PETUNJUK KERJA ▸
Menurut teks bacaan tentang ibadah haji, ibadah haji merupakan rukun Islam yang keberapa?

Dalam Al-Qur'an surat Luqman ayat 14, Tuhan menyebut diriNya sebagai Al-Mashir--- ilayyal mashir (kepada-Kulah kembali mu semua). Sementara itu, ibadah haji adalah suatu ibadah yang bisa dilihat sebagai simulasi 'kembalinya' kelak seorang hamba yang merindu kepada Al-Mashir.
Ibadah haji sebagai rukun Islam ke 5 wajib ditunaikan bagi yang mampu. Mampu baik secara jasmani maupun ruhani, moril dan materil. Karena itu ibadah haji hanya dilakukan oleh individu yang telah selesai dengan dirinya. Ia telah memiliki bekal yang seimbang antara materi dan kesadaran ruhani, yang mana bekal tersebut disiapkan tidak lain untuk datangnya moment kembali.

(Entri data tersimpan)
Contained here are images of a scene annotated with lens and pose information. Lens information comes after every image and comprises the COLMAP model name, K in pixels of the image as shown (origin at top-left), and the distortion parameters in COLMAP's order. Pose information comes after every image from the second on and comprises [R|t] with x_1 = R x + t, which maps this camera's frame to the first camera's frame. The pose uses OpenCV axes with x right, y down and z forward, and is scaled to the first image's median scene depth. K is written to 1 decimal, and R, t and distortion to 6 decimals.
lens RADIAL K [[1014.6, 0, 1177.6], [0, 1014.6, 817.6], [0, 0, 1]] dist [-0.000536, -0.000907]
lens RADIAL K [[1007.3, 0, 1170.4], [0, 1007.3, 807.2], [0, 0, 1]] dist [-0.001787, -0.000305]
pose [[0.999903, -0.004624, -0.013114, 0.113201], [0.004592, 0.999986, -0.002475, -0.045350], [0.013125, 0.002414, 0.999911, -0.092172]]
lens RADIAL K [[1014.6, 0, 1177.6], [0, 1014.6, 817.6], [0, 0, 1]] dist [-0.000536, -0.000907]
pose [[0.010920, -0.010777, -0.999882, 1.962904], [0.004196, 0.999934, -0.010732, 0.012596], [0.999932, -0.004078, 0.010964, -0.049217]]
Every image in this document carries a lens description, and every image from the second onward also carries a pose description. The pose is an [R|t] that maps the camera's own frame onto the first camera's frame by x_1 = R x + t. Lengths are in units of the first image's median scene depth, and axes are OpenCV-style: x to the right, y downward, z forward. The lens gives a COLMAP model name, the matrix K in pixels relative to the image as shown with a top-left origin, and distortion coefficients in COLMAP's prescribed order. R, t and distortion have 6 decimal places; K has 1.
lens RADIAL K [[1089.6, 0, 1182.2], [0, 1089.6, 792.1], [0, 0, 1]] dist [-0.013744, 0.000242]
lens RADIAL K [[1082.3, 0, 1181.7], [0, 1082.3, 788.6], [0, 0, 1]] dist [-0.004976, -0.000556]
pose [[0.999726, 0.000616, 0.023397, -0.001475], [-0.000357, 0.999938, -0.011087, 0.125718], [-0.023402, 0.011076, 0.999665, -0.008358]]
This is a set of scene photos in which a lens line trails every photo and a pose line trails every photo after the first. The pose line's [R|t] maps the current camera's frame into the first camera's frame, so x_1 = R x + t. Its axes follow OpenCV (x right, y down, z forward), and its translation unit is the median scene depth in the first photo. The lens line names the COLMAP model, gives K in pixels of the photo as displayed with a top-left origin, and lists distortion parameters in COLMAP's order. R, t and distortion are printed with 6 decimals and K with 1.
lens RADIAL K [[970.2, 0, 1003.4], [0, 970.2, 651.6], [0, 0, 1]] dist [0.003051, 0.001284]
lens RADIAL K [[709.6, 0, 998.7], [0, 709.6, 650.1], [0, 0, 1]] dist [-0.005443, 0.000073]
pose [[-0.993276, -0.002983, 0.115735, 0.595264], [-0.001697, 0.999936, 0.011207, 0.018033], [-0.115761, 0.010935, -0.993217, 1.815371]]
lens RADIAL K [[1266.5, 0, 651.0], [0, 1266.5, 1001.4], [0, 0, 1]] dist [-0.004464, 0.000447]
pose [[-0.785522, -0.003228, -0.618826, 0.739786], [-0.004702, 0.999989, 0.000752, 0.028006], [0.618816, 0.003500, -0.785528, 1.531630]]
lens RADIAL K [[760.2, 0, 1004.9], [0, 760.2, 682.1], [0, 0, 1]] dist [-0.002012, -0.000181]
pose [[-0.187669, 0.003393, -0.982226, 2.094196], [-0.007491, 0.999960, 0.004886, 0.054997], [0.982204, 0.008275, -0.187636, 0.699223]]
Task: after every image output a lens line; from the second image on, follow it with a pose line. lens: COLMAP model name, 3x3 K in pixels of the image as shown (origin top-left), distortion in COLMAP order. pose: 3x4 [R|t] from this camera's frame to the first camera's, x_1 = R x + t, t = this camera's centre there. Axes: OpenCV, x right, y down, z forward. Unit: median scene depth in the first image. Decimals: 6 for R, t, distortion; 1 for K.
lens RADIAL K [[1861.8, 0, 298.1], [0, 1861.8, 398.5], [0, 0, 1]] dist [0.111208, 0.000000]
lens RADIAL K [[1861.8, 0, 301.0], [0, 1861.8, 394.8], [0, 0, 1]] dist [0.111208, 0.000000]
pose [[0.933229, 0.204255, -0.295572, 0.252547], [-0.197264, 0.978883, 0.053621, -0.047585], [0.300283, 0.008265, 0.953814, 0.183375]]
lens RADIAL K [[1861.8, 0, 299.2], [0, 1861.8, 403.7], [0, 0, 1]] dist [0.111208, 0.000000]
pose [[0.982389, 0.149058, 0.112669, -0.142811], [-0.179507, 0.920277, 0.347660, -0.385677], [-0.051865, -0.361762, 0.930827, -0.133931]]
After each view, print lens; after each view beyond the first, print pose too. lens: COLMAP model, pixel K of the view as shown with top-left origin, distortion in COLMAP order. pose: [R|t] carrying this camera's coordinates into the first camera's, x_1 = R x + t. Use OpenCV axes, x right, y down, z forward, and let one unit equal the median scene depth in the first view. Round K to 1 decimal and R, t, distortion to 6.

PENYELESAIAN SOAL ▸
Rukun Islam yang ke-5.